In this talk, I will share my experience and learnings about how I built a production-grade video chat system with Elixir and Phoenix.
My video chat app makes use of following features of Elixir and Phoenix.
How a Video Chat benefits with real-time features of Phoenix framework. In a Video Chat app, there are so many interactions which happen in a group, so you need real-time capabilities on your server.
How I used Agents to wrap the state, I need to talk to a third party server, how I used Tasks to perform certain operations, how I used GenServers for long-running features like Cache servers and recorded media file uploaders.
Instead of crashing, how we gracefully stop services. When users close tabs, other users in video chat should be gracefully informed that users have quit. I will cover, how we make use of supervisors and GenServers for the use case.
Third party media server has API and continually sends different events such as network is slow, user's video is unpublished or audio went off etc. We will see how I make use of GenStage's event handling to show user's feedback interactively.
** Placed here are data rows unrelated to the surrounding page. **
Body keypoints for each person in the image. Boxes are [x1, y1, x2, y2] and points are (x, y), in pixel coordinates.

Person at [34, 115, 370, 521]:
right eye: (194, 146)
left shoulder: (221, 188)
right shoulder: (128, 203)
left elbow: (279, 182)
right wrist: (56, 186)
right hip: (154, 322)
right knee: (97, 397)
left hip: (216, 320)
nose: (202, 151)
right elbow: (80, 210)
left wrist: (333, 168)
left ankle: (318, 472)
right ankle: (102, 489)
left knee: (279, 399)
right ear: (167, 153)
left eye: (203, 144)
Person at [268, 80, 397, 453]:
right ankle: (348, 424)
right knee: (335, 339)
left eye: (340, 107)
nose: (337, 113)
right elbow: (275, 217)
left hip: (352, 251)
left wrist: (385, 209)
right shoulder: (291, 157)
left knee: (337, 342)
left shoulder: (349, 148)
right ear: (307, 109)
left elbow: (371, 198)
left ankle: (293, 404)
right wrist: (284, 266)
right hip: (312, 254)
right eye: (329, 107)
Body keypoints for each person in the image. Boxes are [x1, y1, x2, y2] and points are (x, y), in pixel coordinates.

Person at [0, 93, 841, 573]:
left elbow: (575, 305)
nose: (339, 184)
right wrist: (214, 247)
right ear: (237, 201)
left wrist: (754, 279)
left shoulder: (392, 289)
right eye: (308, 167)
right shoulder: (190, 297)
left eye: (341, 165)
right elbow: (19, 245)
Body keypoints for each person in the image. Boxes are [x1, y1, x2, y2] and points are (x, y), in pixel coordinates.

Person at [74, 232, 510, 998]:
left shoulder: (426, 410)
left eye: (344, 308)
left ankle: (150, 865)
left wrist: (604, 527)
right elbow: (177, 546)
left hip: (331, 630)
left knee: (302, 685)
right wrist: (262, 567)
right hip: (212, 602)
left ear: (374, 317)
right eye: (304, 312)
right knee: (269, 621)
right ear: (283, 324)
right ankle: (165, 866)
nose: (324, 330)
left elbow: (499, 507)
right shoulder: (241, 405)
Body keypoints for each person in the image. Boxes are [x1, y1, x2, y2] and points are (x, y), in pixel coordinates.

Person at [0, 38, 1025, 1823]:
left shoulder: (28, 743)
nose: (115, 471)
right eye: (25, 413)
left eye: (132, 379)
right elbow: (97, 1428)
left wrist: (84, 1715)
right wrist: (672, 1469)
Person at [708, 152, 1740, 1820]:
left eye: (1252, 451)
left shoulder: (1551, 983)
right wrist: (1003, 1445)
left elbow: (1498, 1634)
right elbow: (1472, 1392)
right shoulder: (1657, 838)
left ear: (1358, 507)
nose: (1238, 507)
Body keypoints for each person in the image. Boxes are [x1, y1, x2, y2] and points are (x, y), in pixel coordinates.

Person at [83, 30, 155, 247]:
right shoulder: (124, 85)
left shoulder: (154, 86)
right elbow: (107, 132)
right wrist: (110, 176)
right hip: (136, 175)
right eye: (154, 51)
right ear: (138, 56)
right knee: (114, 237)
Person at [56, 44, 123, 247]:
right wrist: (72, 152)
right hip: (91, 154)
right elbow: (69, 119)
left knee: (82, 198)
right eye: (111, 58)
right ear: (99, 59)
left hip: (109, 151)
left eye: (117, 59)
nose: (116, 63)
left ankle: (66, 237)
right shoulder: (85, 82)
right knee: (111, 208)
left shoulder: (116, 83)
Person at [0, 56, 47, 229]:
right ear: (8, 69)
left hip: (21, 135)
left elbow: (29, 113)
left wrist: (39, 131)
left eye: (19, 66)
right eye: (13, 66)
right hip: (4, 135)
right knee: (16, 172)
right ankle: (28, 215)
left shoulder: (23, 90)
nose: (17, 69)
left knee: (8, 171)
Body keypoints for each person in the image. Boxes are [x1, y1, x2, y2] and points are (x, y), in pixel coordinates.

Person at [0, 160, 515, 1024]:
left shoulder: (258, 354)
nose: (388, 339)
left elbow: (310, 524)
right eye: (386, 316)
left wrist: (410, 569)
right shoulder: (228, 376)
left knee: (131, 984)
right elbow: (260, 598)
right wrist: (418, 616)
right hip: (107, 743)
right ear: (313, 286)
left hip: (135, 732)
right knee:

We will see how Erlang's debugging tools come in handy when there is something wrong.
Anil was a long time Ruby developer, then turned Polyglot developer to do Node.js, Java, and Scala. For last 1.5 years, he is writing an Elixir Phoenix web application to build a team collaboration product. This product involves WebRTC and chat taking full benefit of BEAM's way of concurrency and OTP abstractions.
Anil loves to listen to world music. He is an avid reader. Anil is interested in solving problems with better software architectures and learning distributed systems.